▶ _MATERIAL PROVIDED_:

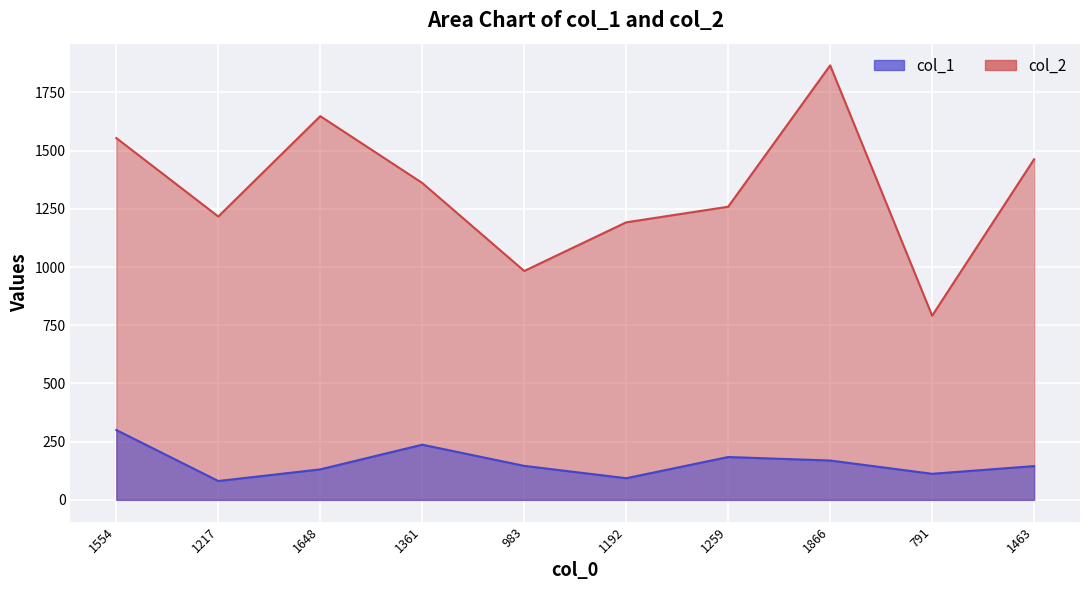

Reading right to left, what are all the values shown in this chart?

col_1: 145	112	169	184	93	146	237	131	81	300
col_2: 1463	791	1866	1259	1192	983	1361	1648	1217	1554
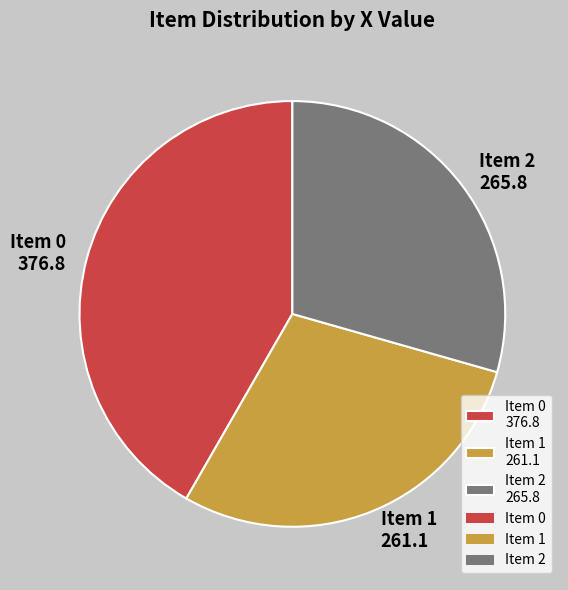

True or false: Item 0 376.8 accounts for 42% of the total.

True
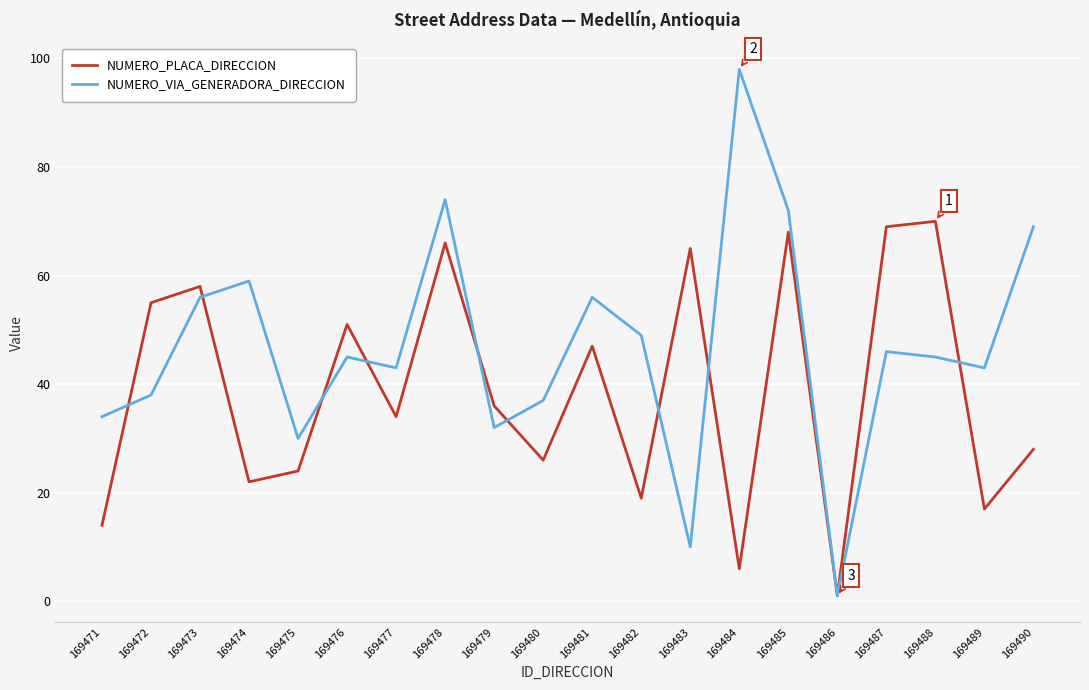

The value of NUMERO_PLACA_DIRECCION at 169472 is 74. True or false?

False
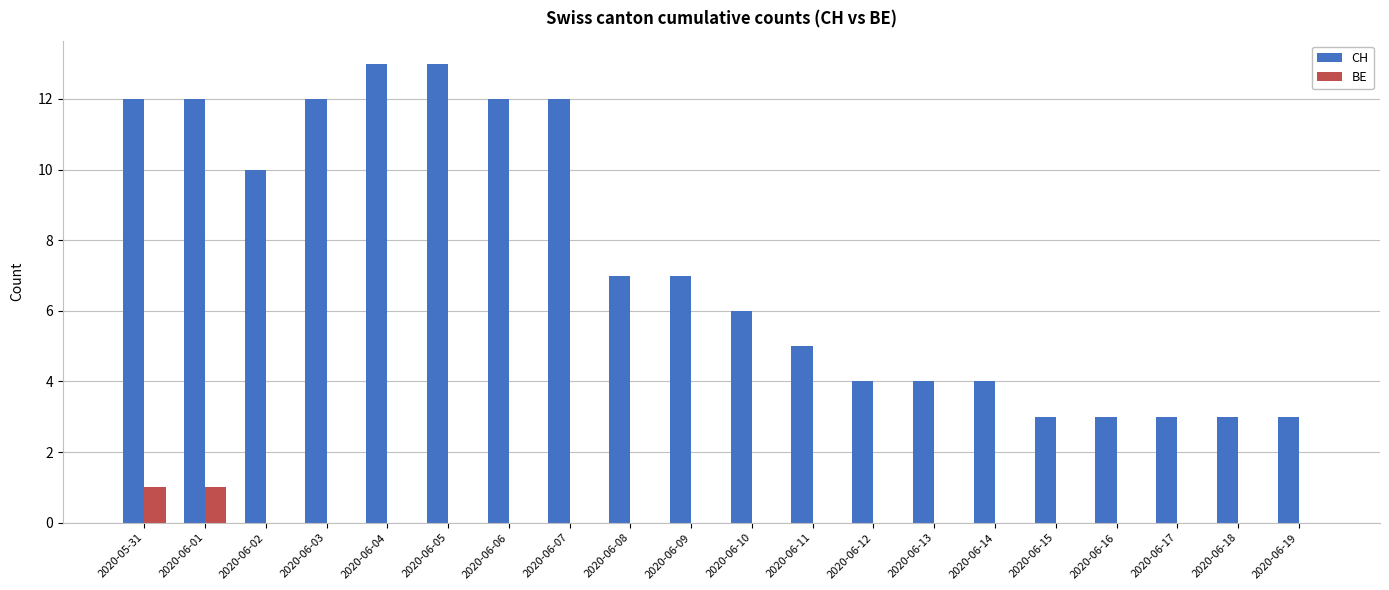

What is the sum of all CH values?

148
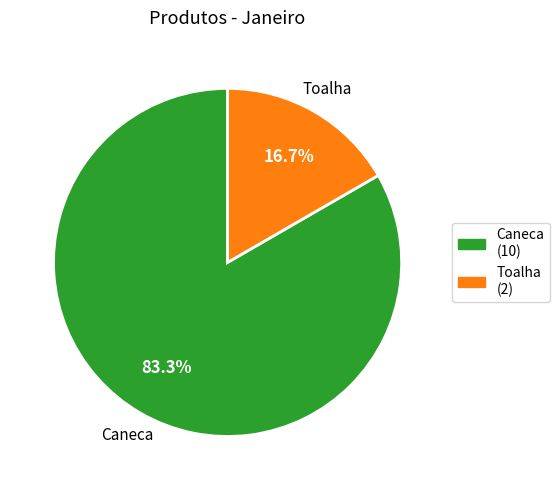

Count the number of slices in the pie.

2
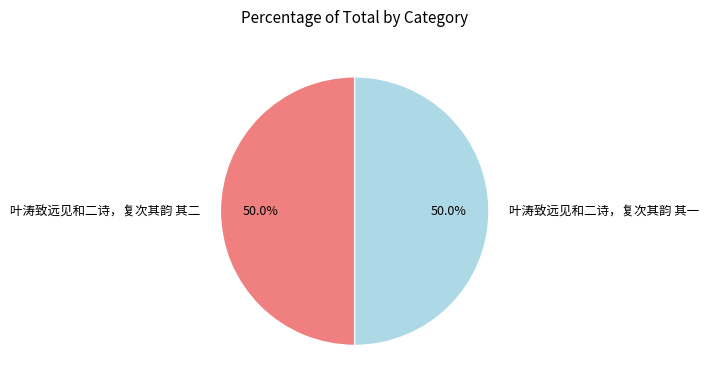

True or false: 叶涛致远见和二诗，复次其韵 其二 accounts for 39% of the total.

False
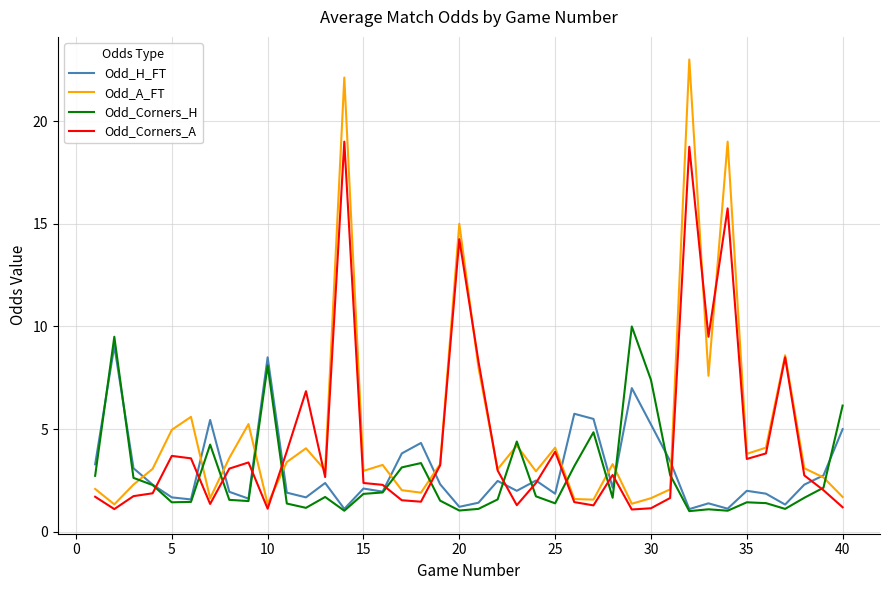

Which series has the widest spread of values?

Odd_A_FT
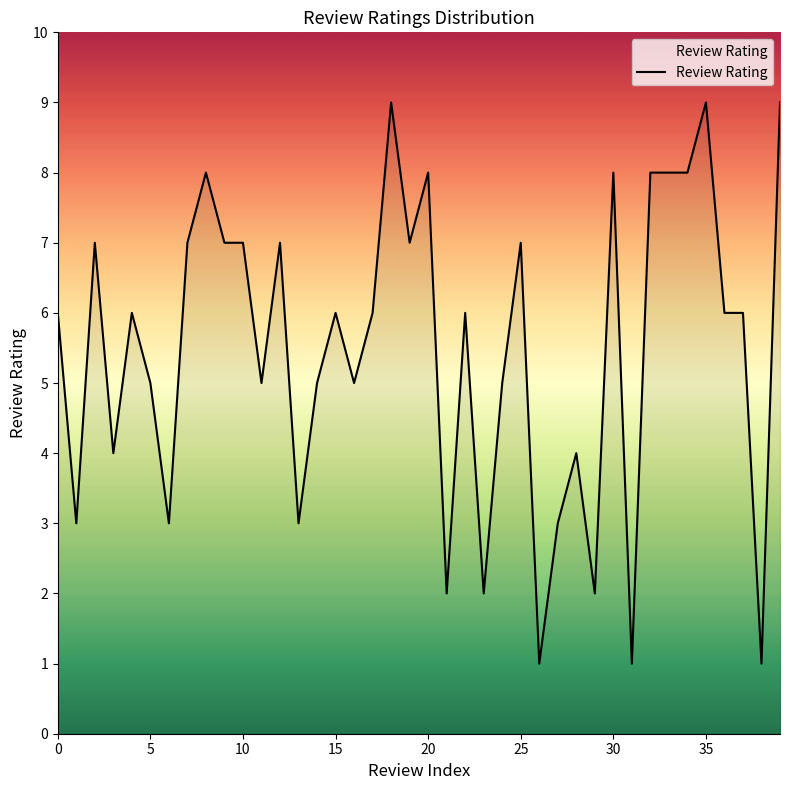

What is the maximum value shown in the chart?

9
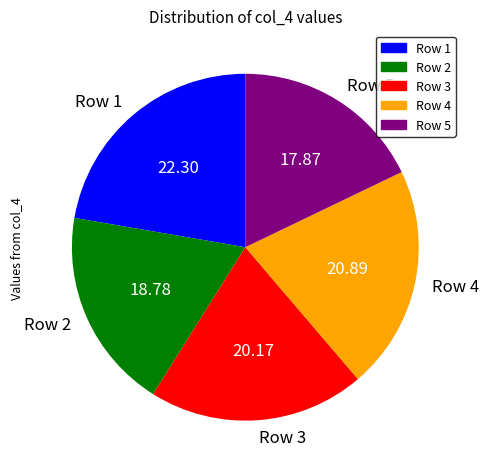

Combined, do Row 4 and Row 2 account for over 50%?

No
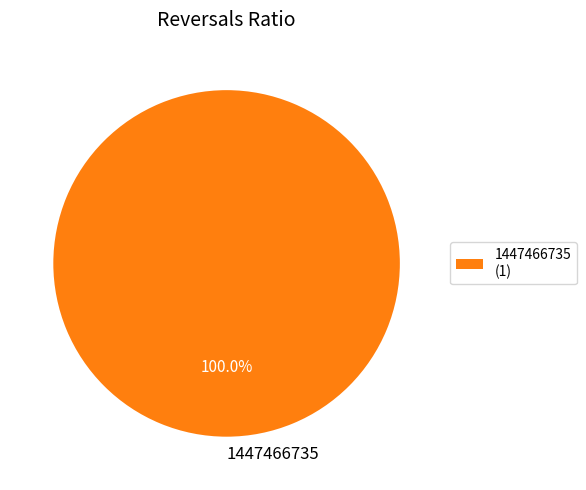

Is there any slice that represents more than half of the pie?

Yes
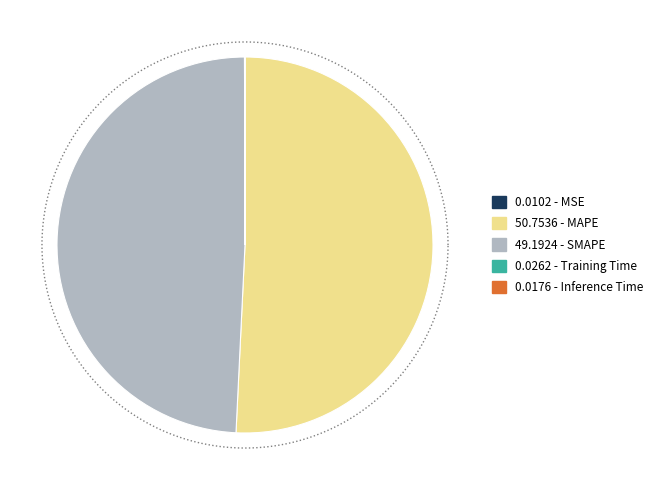

Rank the categories by value from lowest to highest.

MSE, Inference Time, Training Time, SMAPE, MAPE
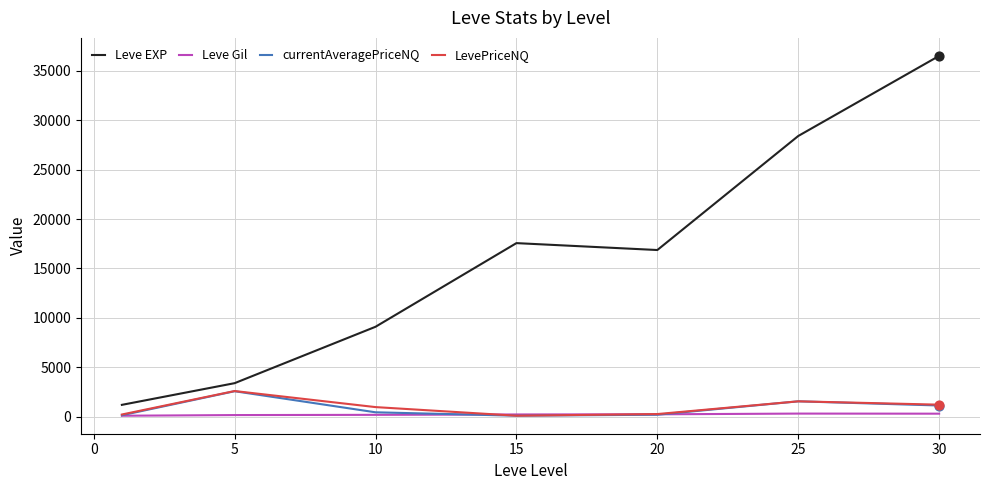

Which series has the largest total across all categories?

Leve EXP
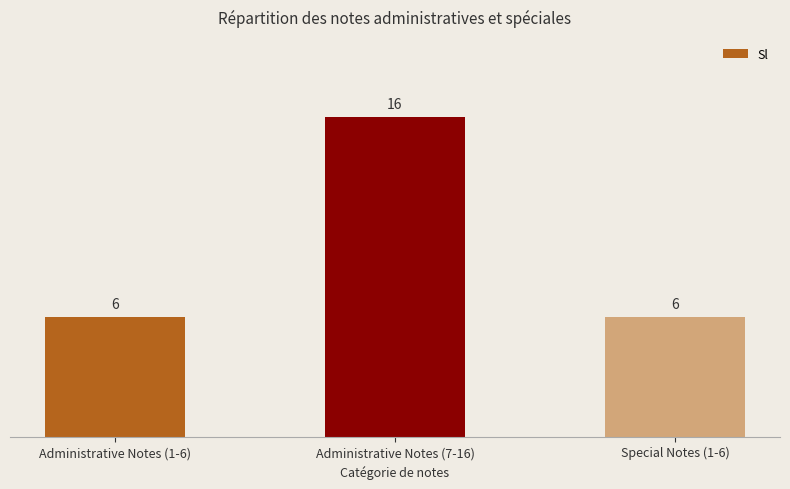

What is the smallest value displayed?

6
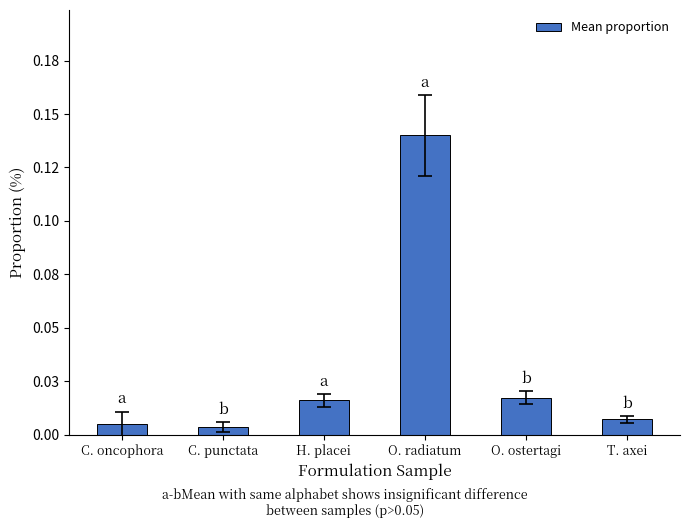

What is the label of the 1st bar from the left?

C. oncophora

▶ _REQUIRED ACTION_:
Copy everything from the line containing "What is the label" down to the end of the material, word for word.

▶ _RESULT_:
What is the label of the 1st bar from the left?

C. oncophora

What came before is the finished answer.